Gay marriage campaigners launch European legal battle
By Peter Wozniak
Campaigners are today taking their bid to overturn bans against gay civil marriages and heterosexual civil partnerships to the European court of human rights (ECHR).
Over the past two months, eight couples – four homosexual and four heterosexual – have had their applications for civil marriages and civil partnerships rejected by registry offices throughout the UK as part of a concerted attempt to build up evidence to take to the ECHR and argue that the bans are discriminatory.
Peter Tatchell, who is fronting the ‘Equal Love’ campaign, is announcing the application this morning at King’s College London.

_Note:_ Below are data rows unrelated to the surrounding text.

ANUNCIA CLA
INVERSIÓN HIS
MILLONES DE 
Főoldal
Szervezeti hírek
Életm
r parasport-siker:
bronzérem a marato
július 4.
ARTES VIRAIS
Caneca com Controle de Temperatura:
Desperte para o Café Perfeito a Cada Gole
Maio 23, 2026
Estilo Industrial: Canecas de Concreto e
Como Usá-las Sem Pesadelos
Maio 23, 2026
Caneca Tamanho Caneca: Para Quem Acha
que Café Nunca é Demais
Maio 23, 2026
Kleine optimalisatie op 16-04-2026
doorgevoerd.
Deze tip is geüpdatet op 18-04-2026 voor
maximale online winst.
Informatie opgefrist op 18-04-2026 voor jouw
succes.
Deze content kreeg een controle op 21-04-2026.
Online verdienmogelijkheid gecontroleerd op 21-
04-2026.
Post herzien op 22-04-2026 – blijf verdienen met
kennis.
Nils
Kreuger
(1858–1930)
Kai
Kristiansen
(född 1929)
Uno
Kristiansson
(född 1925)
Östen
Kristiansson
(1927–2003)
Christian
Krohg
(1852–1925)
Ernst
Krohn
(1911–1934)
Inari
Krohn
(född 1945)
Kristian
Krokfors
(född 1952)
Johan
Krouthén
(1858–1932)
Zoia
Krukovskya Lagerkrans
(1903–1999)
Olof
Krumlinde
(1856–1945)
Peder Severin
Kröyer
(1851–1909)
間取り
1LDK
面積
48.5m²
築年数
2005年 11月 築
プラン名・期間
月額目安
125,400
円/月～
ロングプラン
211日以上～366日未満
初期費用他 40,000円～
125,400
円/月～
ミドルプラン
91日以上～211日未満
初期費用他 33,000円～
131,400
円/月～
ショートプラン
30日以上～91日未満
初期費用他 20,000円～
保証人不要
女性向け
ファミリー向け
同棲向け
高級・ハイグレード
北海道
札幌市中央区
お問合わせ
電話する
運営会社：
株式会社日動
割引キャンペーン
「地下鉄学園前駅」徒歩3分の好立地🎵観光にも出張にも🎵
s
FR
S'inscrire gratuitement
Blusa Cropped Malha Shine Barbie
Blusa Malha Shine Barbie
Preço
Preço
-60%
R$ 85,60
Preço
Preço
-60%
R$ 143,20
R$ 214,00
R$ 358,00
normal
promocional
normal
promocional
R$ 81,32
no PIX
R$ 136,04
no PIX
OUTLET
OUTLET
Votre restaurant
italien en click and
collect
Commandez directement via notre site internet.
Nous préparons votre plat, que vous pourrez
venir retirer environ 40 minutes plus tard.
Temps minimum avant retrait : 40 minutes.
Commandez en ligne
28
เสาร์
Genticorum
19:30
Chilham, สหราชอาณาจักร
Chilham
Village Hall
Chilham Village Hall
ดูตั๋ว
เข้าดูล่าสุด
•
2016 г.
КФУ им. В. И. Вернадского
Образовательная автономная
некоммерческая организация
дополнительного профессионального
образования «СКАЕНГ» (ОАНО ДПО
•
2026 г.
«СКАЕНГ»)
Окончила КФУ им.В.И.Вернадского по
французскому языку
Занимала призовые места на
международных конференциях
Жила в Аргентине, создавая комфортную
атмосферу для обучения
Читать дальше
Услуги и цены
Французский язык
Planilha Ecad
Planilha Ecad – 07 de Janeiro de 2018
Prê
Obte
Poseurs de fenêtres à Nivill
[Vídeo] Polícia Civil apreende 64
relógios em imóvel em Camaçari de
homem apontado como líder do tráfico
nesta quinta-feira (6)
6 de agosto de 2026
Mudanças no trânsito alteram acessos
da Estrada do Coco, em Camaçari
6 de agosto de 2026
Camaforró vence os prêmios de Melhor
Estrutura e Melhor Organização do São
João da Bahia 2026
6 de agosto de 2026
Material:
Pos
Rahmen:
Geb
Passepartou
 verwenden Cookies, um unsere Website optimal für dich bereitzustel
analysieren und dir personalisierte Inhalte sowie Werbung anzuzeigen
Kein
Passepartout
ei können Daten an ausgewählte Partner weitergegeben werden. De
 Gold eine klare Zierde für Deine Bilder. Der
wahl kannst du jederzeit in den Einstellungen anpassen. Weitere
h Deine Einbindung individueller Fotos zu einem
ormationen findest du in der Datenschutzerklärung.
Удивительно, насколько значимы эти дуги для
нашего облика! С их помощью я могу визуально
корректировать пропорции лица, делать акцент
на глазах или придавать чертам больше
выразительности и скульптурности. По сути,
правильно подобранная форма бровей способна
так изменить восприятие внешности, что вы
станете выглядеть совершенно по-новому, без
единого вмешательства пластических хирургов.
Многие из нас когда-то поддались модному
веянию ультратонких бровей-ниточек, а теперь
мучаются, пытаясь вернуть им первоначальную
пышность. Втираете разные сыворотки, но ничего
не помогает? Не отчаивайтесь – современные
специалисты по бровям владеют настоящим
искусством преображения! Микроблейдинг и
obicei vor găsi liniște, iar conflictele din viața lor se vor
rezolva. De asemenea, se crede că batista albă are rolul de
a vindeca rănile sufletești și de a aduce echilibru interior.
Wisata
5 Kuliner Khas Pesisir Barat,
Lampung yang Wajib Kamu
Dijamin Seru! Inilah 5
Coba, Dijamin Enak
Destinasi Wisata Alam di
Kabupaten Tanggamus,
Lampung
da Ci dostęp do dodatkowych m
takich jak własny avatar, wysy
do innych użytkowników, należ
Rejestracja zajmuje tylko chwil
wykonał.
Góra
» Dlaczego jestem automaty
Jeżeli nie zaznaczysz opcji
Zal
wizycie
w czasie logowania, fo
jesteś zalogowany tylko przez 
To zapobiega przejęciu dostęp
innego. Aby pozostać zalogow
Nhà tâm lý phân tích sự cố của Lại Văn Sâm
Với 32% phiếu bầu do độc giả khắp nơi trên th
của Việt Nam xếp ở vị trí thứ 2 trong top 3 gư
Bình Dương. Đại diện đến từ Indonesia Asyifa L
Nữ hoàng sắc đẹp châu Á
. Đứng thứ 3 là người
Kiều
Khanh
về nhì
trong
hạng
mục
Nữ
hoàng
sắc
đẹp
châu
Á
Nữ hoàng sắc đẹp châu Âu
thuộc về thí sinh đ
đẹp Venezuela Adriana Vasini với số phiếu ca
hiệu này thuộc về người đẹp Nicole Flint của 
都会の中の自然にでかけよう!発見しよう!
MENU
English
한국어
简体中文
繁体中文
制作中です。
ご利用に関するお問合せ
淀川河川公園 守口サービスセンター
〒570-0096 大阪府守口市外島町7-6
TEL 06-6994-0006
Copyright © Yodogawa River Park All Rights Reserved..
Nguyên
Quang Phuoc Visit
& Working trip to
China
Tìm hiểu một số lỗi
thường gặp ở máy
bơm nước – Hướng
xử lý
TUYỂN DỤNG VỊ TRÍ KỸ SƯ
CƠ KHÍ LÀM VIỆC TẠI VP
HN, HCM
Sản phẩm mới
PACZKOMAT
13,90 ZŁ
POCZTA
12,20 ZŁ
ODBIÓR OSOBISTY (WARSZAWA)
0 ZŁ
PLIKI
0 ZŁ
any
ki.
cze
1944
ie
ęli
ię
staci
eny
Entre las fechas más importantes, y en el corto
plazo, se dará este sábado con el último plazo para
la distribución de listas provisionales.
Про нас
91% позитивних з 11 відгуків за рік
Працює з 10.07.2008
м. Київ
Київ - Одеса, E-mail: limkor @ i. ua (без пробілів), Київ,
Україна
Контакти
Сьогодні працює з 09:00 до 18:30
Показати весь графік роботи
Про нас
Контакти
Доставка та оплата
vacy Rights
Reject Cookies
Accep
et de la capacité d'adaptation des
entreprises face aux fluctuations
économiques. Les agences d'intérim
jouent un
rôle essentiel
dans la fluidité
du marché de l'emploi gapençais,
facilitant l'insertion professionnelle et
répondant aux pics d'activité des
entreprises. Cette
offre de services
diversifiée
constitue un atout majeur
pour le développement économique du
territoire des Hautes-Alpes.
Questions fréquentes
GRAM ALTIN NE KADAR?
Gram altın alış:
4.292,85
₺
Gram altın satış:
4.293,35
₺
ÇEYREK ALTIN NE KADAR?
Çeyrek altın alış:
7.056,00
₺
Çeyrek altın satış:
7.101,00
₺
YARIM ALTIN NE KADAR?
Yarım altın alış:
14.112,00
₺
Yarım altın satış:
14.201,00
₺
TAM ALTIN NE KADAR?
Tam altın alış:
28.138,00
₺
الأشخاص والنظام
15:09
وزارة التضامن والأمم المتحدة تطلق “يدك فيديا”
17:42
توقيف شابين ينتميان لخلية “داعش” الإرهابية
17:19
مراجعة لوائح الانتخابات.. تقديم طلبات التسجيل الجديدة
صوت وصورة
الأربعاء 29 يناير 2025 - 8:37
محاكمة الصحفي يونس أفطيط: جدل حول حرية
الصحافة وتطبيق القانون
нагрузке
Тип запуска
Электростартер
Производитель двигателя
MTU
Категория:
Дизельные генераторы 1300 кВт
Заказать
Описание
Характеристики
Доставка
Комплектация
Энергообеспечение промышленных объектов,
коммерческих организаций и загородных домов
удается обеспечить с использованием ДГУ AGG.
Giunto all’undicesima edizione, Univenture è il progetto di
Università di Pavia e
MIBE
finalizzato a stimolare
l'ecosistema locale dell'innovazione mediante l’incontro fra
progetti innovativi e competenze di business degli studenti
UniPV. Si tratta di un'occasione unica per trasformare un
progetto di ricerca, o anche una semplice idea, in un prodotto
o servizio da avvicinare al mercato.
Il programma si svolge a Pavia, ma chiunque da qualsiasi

He said: “Since there is no difference in the rights and responsibilities involved in gay civil marriages and heterosexual civil partnerships, there is no justification for having two mutually exclusive and discriminatory systems.
“Banning black couples from getting married would provoke uproar. The prohibition on gay marriages should arouse similar outrage.
“The ban on same-sex civil marriages and opposite-sex civil partnerships is a form of legal sexual apartheid – one law for gay couples and another law for heterosexual partners. Two wrongs don’t make a right.”
The campaign’s legal advisor, Robert Wintemute, expressed confidence that the court would strike down the ban.
He said of the current laws: “It’s discriminatory and obnoxious, like having separate drinking fountains or beaches for different racial groups, even though the water is the same.
“The only function of the twin bans is to mark lesbian and gay people as socially and legally inferior to heterosexual people.
“I am confident that we have a good chance of persuading the European Court of Human Rights that the UK’s system of segregating couples into two ‘separate but equal’ legal institutions violates the European Convention. I predict that same-sex couples will be granted access to marriage in the UK.”
The application to the ECHR will be filed by all eight couples simultaneously today. Should the court find that the law contradicts European conventions, then the UK will be obliged to make changes.